NETAID: Anti-Poverty Web Site Opened With Flair
     "Pop-music icons and world leaders joined forces Wednesday to launch a Web site aimed at attacking international poverty and to announce an upcoming mega-benefit concert."
     At a news conference in New York, UN Secretary-General Kofi Annan, "musician/mogul" Quincy Jones, and artists Bono, David Bowie and Wyclef Jean of The Fugees introduced www.netaid.org, which was touted as the world's "most powerful" Web site (Elysa Gardner, USA Today, 9 Sep). The Web site offers a mix of information, fundraising and networking resources for people interested in hunger, refugees, debt relief, human rights and the environment. It was designed to handle millions of hits per hour from users all over the globe (UN Wire sources).

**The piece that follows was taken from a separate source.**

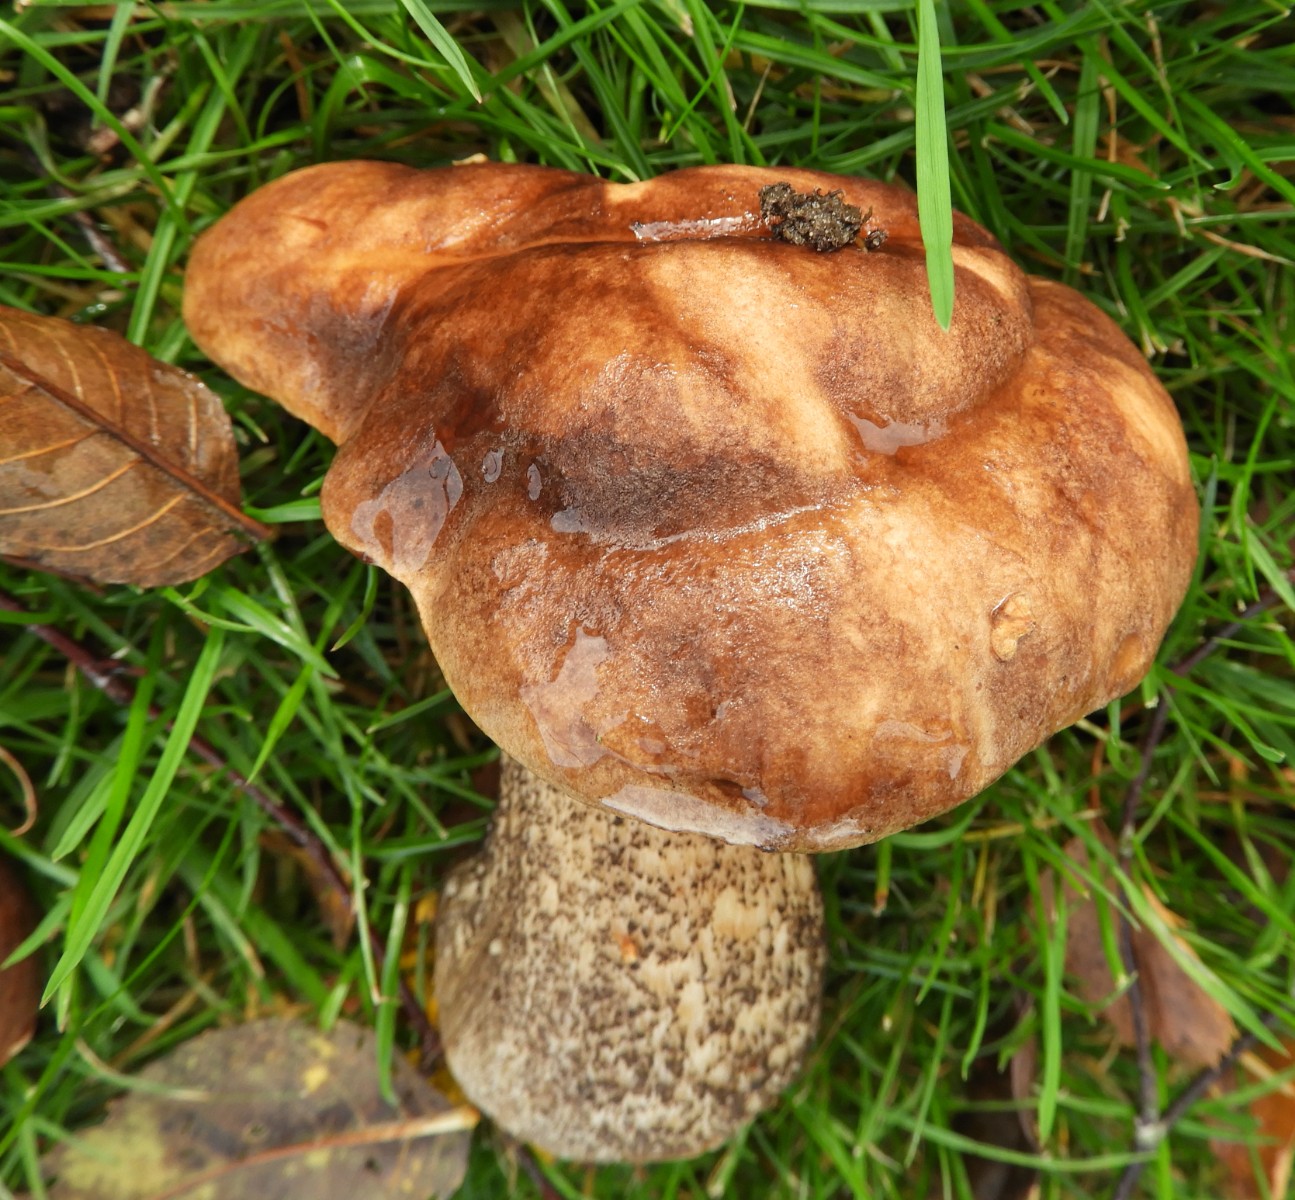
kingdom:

NetAid spokesperson Bob Chlopak: "The idea is for it to become the largest portal and directory for antipoverty organizations in the world."
     Use of the site will be promoted through three rock concerts in New York, London and Geneva on 9 October. The concerts will be televised on the BBC, MTV and VH1, and broadcast on the Internet and on radio stations in 60 countries. Immediate proceeds from the concerts will be devoted to relief work in Kosovo and Africa, channeled through the NetAid Foundation and overseen by the UN Development Program (UNDP) (Jon Pareles, New York Times, 9 Sep). The complete lineup for the shows, announced yesterday, can be found on the NetAid site (UN Wire sources).

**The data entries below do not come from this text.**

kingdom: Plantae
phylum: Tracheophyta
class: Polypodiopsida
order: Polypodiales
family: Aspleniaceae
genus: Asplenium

     British Prime Minister Tony Blair, US President Bill Clinton and South African President Nelson Mandela took part via satellite, clicking on their computer controls to activate the site. Mandela said the project would "strengthen the bonds between the peoples of the world" and provide resources that poor communities can use "to uplift themselves" (BBC, 9 Sep). Clinton said it "represents a truly new front in the struggle against poverty" (Associated Press/Financial Times, 9 Sep).

'Rescuing' Aid From Its Bureaucratic Reputation
     In an International Herald Tribune commentary, UNDP Administrator Mark Malloch Brown notes that development aid has "become associated with waste, corruption and a hopeless dependence. ... NetAid is a means of rescuing development assistance from its big bureaucracy reputation" (9 Sep).